§ **Records for this exercise**
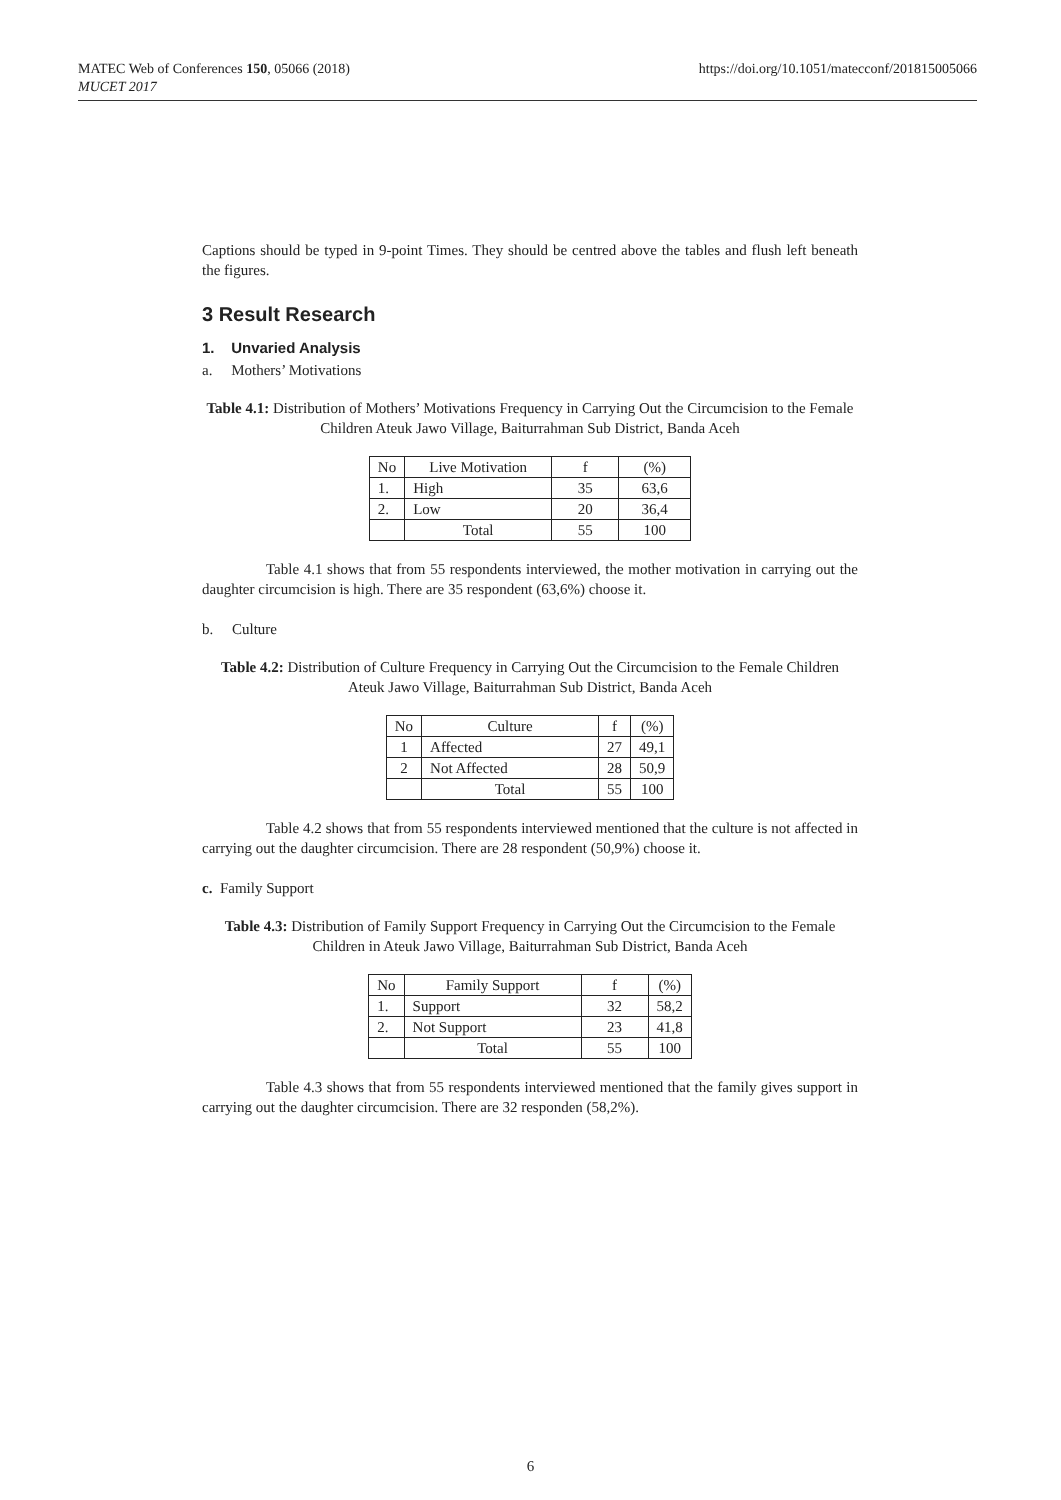MATEC Web of Conferences 150, 05066 (2018)
MUCET 2017
https://doi.org/10.1051/matecconf/201815005066
Captions should be typed in 9-point Times. They should be centred above the tables and flush left beneath the figures.
3 Result Research
1. Unvaried Analysis
a. Mothers’ Motivations
Table 4.1: Distribution of Mothers’ Motivations Frequency in Carrying Out the Circumcision to the Female Children Ateuk Jawo Village, Baiturrahman Sub District, Banda Aceh
| No | Live Motivation | f | (%) |
| --- | --- | --- | --- |
| 1. | High | 35 | 63,6 |
| 2. | Low | 20 | 36,4 |
| | Total | 55 | 100 |
Table 4.1 shows that from 55 respondents interviewed, the mother motivation in carrying out the daughter circumcision is high. There are 35 respondent (63,6%) choose it.
b. Culture
Table 4.2: Distribution of Culture Frequency in Carrying Out the Circumcision to the Female Children Ateuk Jawo Village, Baiturrahman Sub District, Banda Aceh
| No | Culture | f | (%) |
| --- | --- | --- | --- |
| 1 | Affected | 27 | 49,1 |
| 2 | Not Affected | 28 | 50,9 |
| | Total | 55 | 100 |
Table 4.2 shows that from 55 respondents interviewed mentioned that the culture is not affected in carrying out the daughter circumcision. There are 28 respondent (50,9%) choose it.
c. Family Support
Table 4.3: Distribution of Family Support Frequency in Carrying Out the Circumcision to the Female Children in Ateuk Jawo Village, Baiturrahman Sub District, Banda Aceh
| No | Family Support | f | (%) |
| --- | --- | --- | --- |
| 1. | Support | 32 | 58,2 |
| 2. | Not Support | 23 | 41,8 |
| | Total | 55 | 100 |
Table 4.3 shows that from 55 respondents interviewed mentioned that the family gives support in carrying out the daughter circumcision. There are 32 responden (58,2%).
6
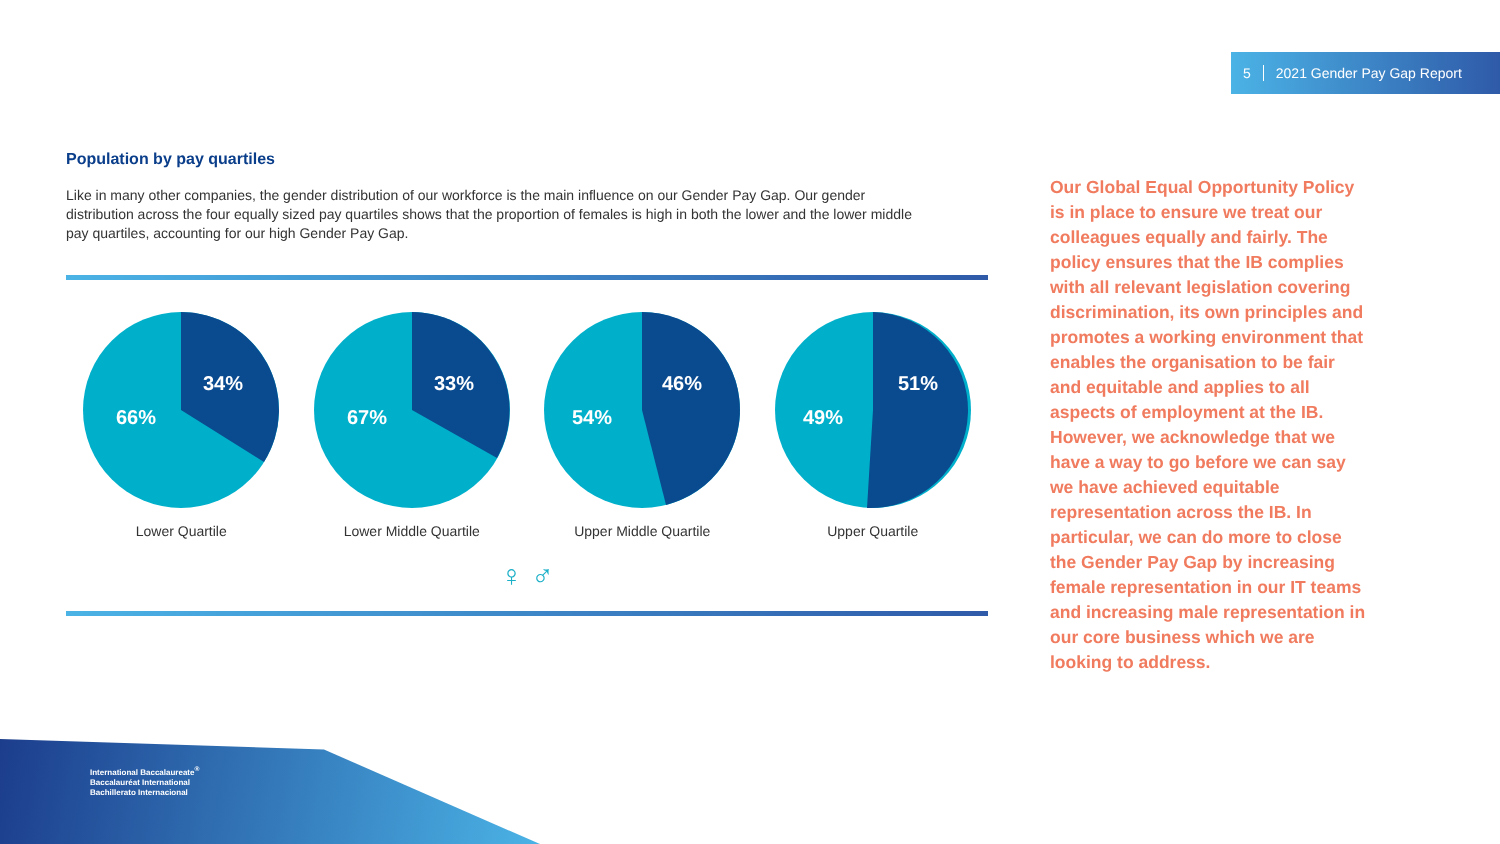5 2021 Gender Pay Gap Report
Population by pay quartiles
Like in many other companies, the gender distribution of our workforce is the main influence on our Gender Pay Gap. Our gender distribution across the four equally sized pay quartiles shows that the proportion of females is high in both the lower and the lower middle pay quartiles, accounting for our high Gender Pay Gap.
34%
66%
Lower Quartile
33%
67%
Lower Middle Quartile
46%
54%
Upper Middle Quartile
51%
49%
Upper Quartile
♀ ♂
Our Global Equal Opportunity Policy is in place to ensure we treat our colleagues equally and fairly. The policy ensures that the IB complies with all relevant legislation covering discrimination, its own principles and promotes a working environment that enables the organisation to be fair and equitable and applies to all aspects of employment at the IB. However, we acknowledge that we have a way to go before we can say we have achieved equitable representation across the IB. In particular, we can do more to close the Gender Pay Gap by increasing female representation in our IT teams and increasing male representation in our core business which we are looking to address.
International Baccalaureate<sup>®</sup>
Baccalauréat International
Bachillerato Internacional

§ **What is needed**
Print each line, exactly as written, from the one that contains "Lower Middle Quartile" to the end of the data above, with both end lines included and nothing else.

§ **Written response**
Lower Middle Quartile
46%
54%
Upper Middle Quartile
51%
49%
Upper Quartile
♀ ♂
Our Global Equal Opportunity Policy is in place to ensure we treat our colleagues equally and fairly. The policy ensures that the IB complies with all relevant legislation covering discrimination, its own principles and promotes a working environment that enables the organisation to be fair and equitable and applies to all aspects of employment at the IB. However, we acknowledge that we have a way to go before we can say we have achieved equitable representation across the IB. In particular, we can do more to close the Gender Pay Gap by increasing female representation in our IT teams and increasing male representation in our core business which we are looking to address.
International Baccalaureate<sup>®</sup>
Baccalauréat International
Bachillerato Internacional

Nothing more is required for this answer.